The first time I met Nate I was thirteen and he was a very small child, the younger brother of a friend, his life revolving around action figures and jumping on the trampoline. Later he grew, as children do, stretching up to a considerable height, acquiring a precocious interest in history.
From our earliest acquaintance he was always fascinating – bright, intriguing, the kind of kid who was just as comfortable talking to adults as playing with toddlers. His entire family was without exception sweet – a big, boisterous clan who expected their kids to go to morning religious services but didn’t care all that much if they were clutching cups of coffee en route.
I was mostly friends with Amy, the oldest girl, who insisted that she get home by curfew every night. Her elder brother Eric would ride along to drop her off but always come back out again for the nocturnal and innocent adventures that defined our youth in that small town.
When I had a baby in my teens this family adopted her as their first honorary grandchild: quite a contrast with some of my biological relatives, who disowned me and never established a meaningful relationship with my children.
All the kids growing up in that house in Olalla were genius in their own special way, and supported by parents who truly believed in their potential. Private school or public, dance classes, massive parties when they turned sixteen – they were close, loving, lovable.
Nate was the most classically academic of the children, and the one I was most likely to engage in delightful intellectual debates. Shortly after he left home for university he came down with a sore throat and cough.

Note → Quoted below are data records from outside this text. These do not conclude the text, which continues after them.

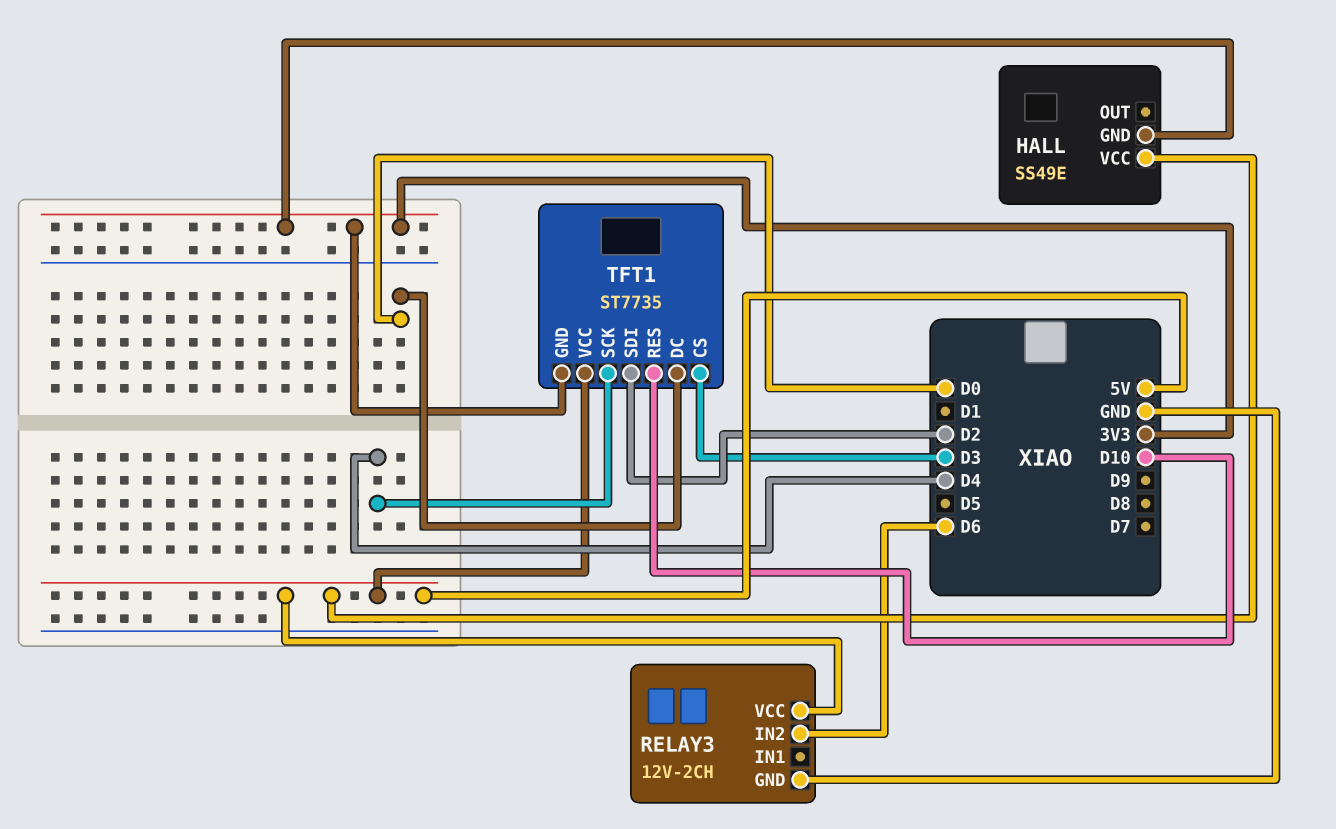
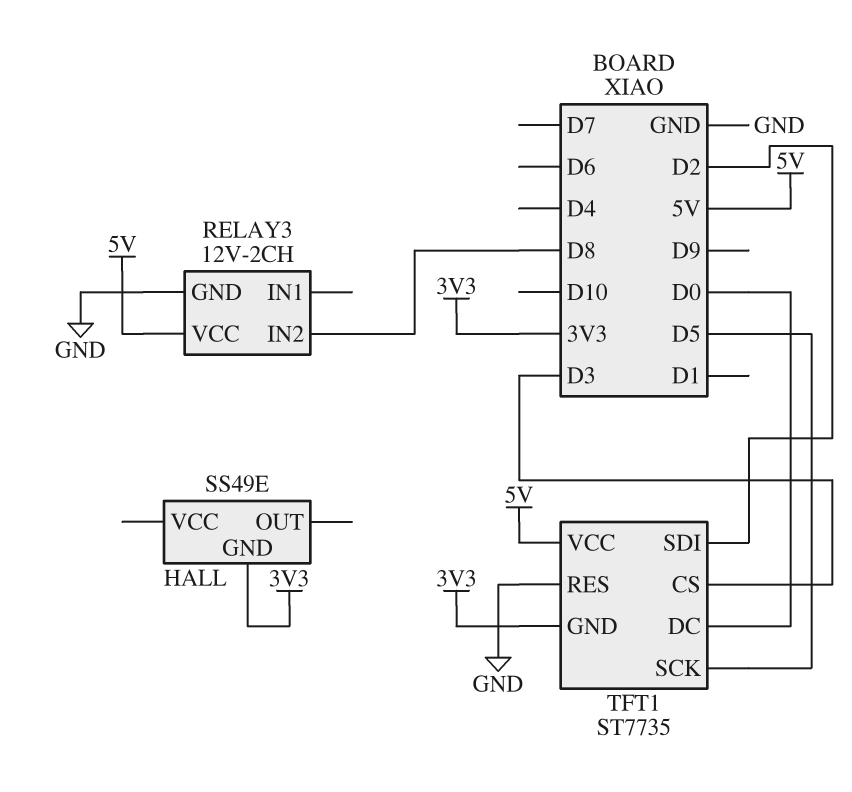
HALL pin VCC: 5V -> none
RELAY3 pin IN2: D6 -> D8
TFT1 pin RES: D10 -> GND
TFT1 pin SCK: D4 -> D5

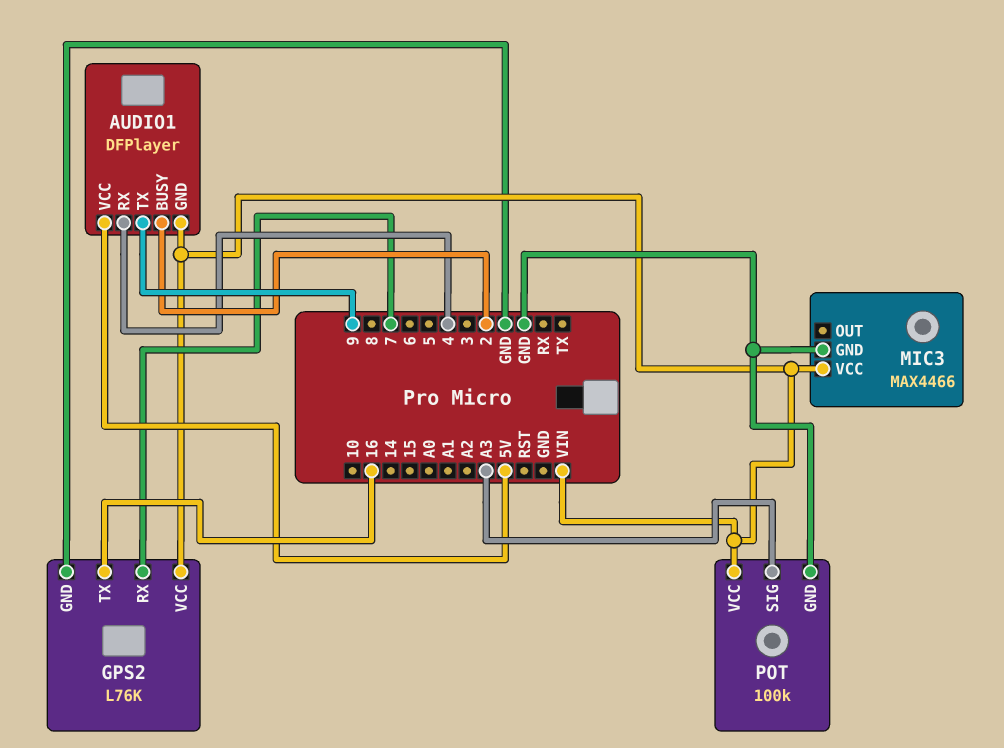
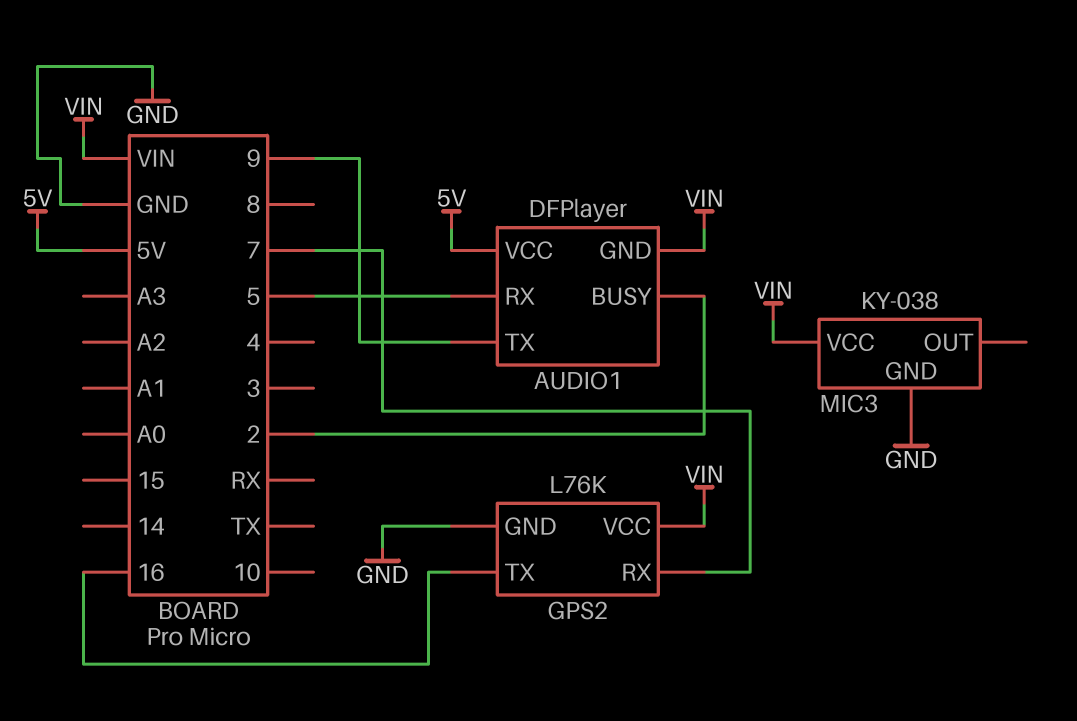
AUDIO1 pin RX: 4 -> 5
MIC3: MAX4466 -> KY-038
POT: 100k -> none
POT pin GND: GND -> none
POT pin SIG: A3 -> none
POT pin VCC: VIN -> none

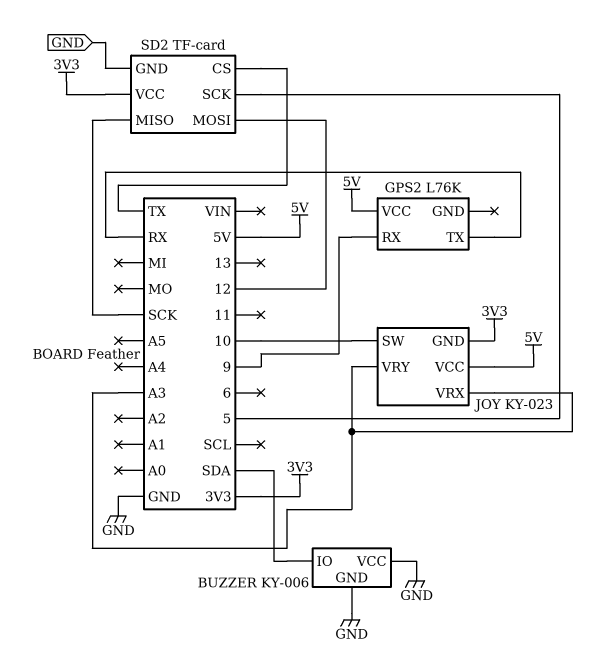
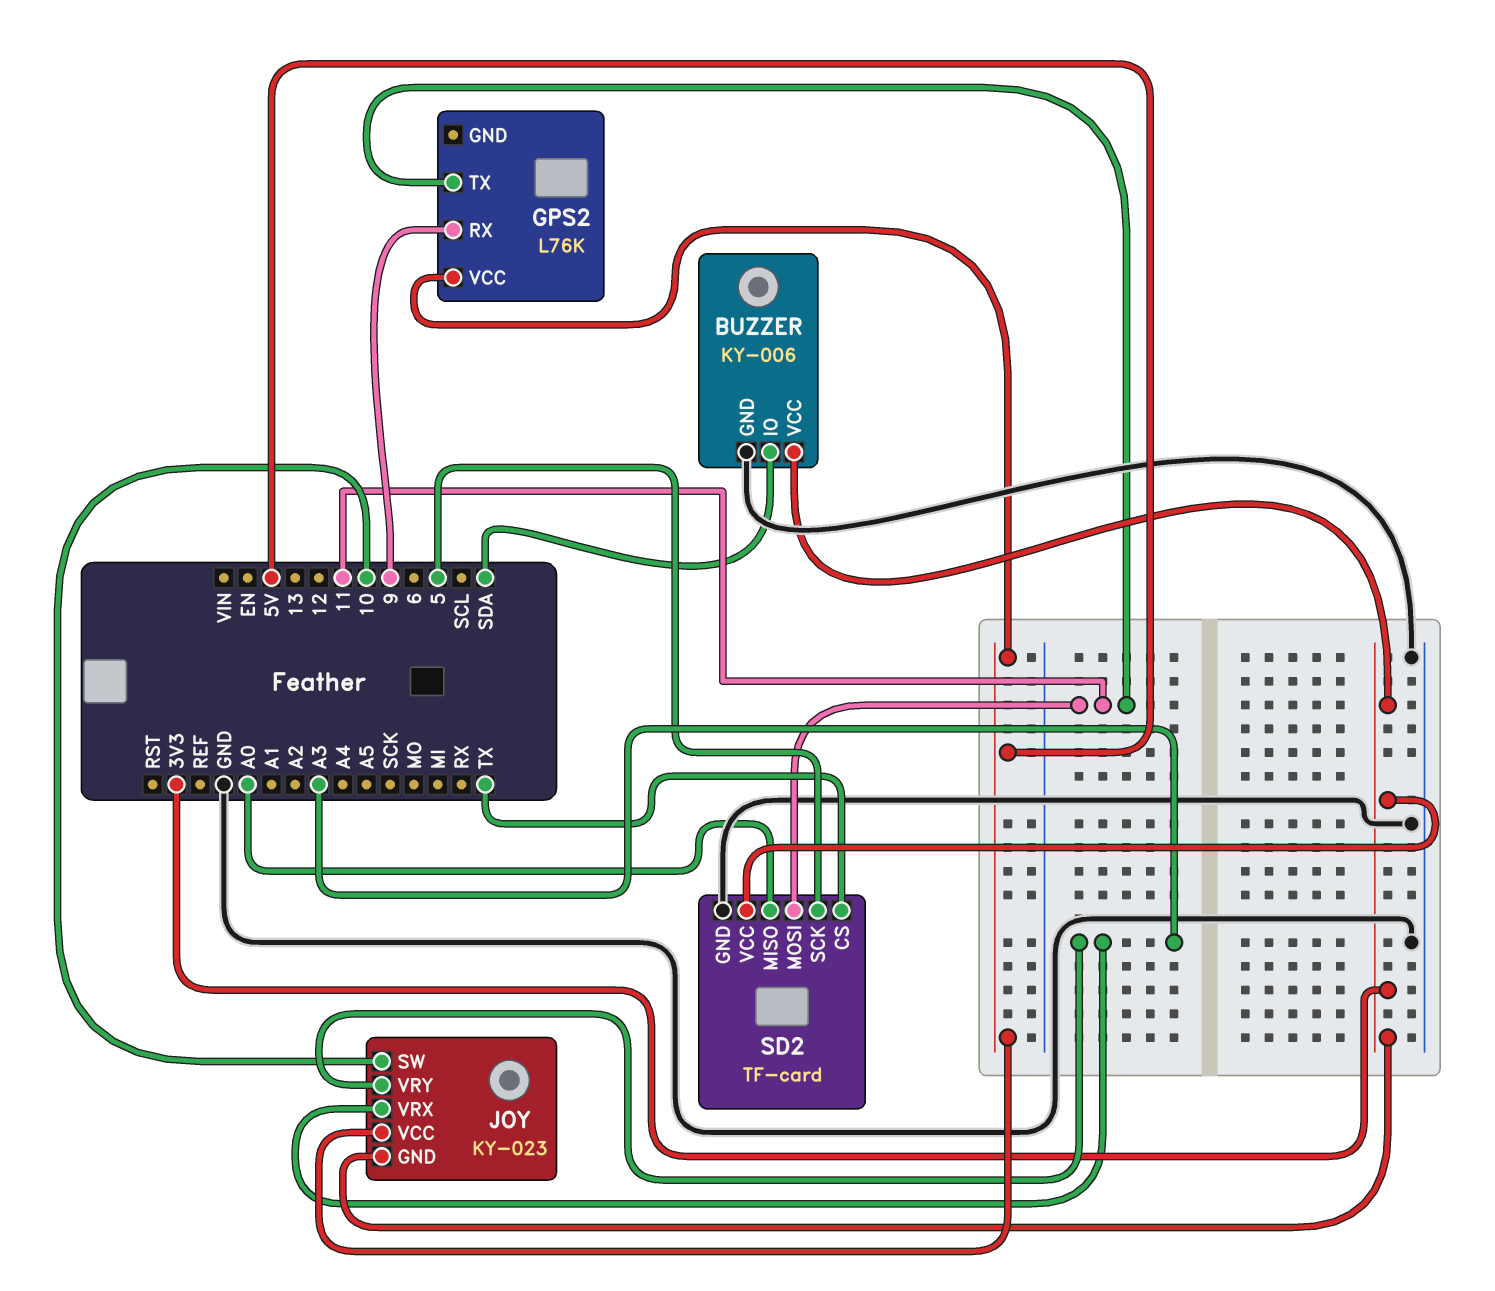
BUZZER pin VCC: GND -> 3V3
GPS2 pin TX: RX -> 11
SD2 pin MISO: SCK -> A0
SD2 pin MOSI: 12 -> 11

Clinics, nurses, doctors all said it was nothing. The symptoms did not disappear.
Eventually, someone came up with a diagnosis: cancer.
He left school to deal with the ensuing treatments, maintain insurance, enjoy a little bit of freedom without knowing what the future would include. Saturday Amy wrote to say I lost my brother last night.
Valiant, beautiful, strong, impossibly young – and now dead. RIP Nathan: son, brother, uncle, husband, friend.